This semester we (Berit Johnson and Sarah Strohkorb) set out to answer some predictive questions about Olin courses, students, and majors. More specifically, we’re attempting to answer the question, “can we predict what one student will take for any given semester based on their course history?” which easily expands to, “can we predict Olin’s total course enrollment for Spring 2014 based on all of the students’ course histories?”
Our preliminary results show promise, but there is significant room for improvement. We’d like to share our work with the Olin community and also welcome feedback and suggestions.
To begin, our work depends on the assumption that Olin students act somewhat predictably: the courses people have taken in the past can tell us something about what they are likely to take in the future. We therefore obtained the anonymized list of all courses taken by each Olin student from the Fall 2002 semester to the Spring 2014 semester. This data became the input to our model.

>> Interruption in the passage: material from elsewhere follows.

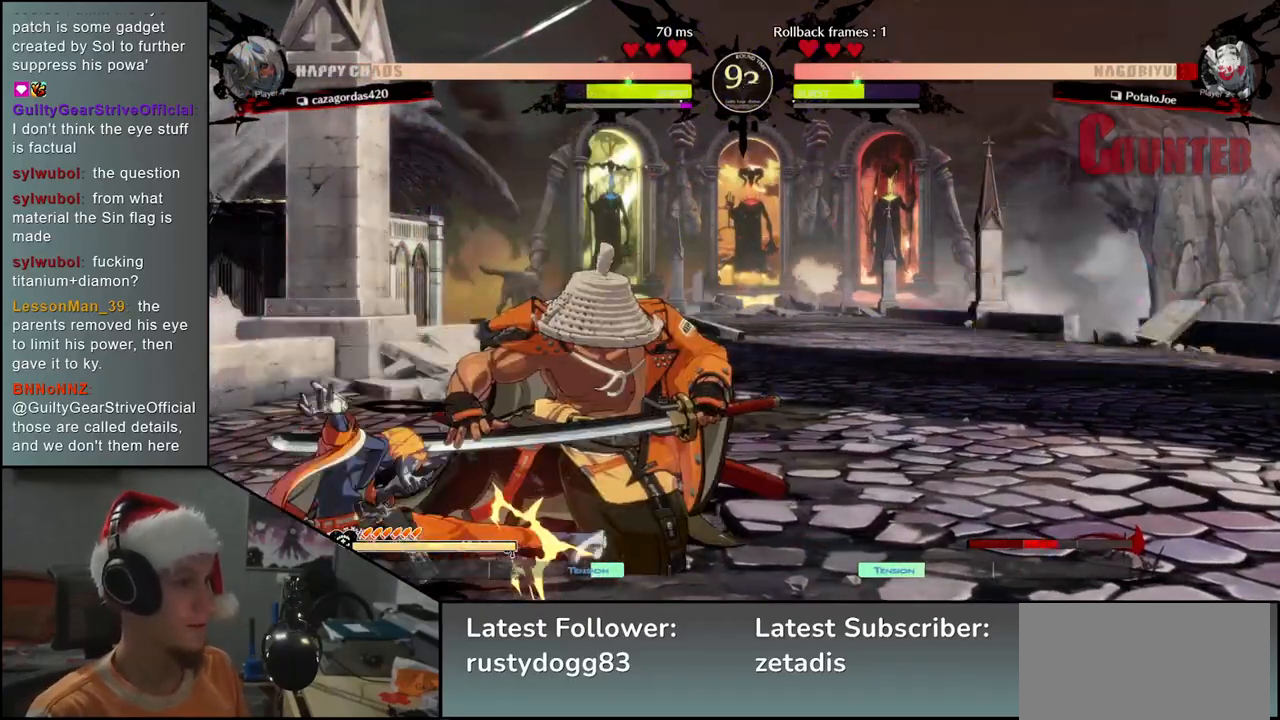
{"buttons": [], "left_stick": "down", "events": [[83, "TRIANGLE", "up"]]}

To make our predictions, we used a logistic regression which is a model designed for classification and used to predict a binary outcome based on a set of predictors . We train the model by giving the model input data with known classifications. In this case, the input is the set of classes a student has taken up to a given point in their academic career and the classification is whether or not that student takes a given course in a particular semester. Once we have trained the model, we can verify its validity by using it to classify testing data that the model has never seen before.
In order to predict Olin’s entire course enrollment, we predicted the enrollment for each course individually, and within each course predicted the enrollment for each graduating class (first years, sophomores, etc.). For example, let’s say we’re predicting the enrollment of sophomores in Software Systems for the Spring 2014 semester. We extracted all of the current sophomores from the data set to form our “testing data.” We then created our training data by taking all of the other students’ course histories up to the first semester of their sophomore year and recording whether or not they took Software Systems during the second semester of their sophomore year.
We fit our logistic regression model to the training data and used the model to make predictions based off of the testing data. In this example, for every current sophomore the model outputs a probability that they will take Software Systems. Summing these probabilities yields the expected number of sophomores to enroll in Software Systems in Spring 2014.
We compared our predicted enrollment for each course this semester with the actual enrollment and displayed representative results for seven of the courses offered in the Spring 2014 semester in Figure 1. Of the 57 courses we predicted enrollment for, 9 had less than 10% error, 7 had 10-30% error, 12 had 30-50% error, and 29 had over 50% error. We also compared our model to the enrollment for the previous year as a baseline. We can see that when our model does well, it does very well, out-performing the baseline, but when it does poorly, it does very poorly indeed.
Our analysis of the predictions suggests that our model performs poorly for newer courses like Data Science and other “Special Topics” courses because there is no history of students taking these courses. The courses that our model does well with tend to be more well-established like Thermodynamics or PDE’s. Additionally, for courses like POE, Signals & Systems, and Software Design, enrollment can vary due to variance of student interest, trends within graduating classes, and how the course is advertised. There are also a variety of factors that can affect enrollment that our model does not take into account such as enrollment caps or whether a given course satisfies a major requirement.
One problem that we encountered with our data was the amount of variance in the Olin curriculum from special topics that are only offered once to changes in the First year curriculum. In order to improve the quality of our predictions, we could group related classes and predict whether or not students are likely to take a course in a particular group.
Additionally, we are considering answering other questions with this data such as: “who is likely to wait until senior year to take Mod Bio?”, “what major is person X most likely going to graduate with?”
If you have any feedback/suggestions or questions you think would be interesting to try to answer with this data, please let us know!
Figure 1. A comparison of predicted, actual, and last Spring’s course enrollment for a particular set of courses for the Spring 2014 semester. The predicted enrollments were determined by the output of our logistic regression model. PDEs stands for Partial Differential Equations and POE stands for Principles of Engineering.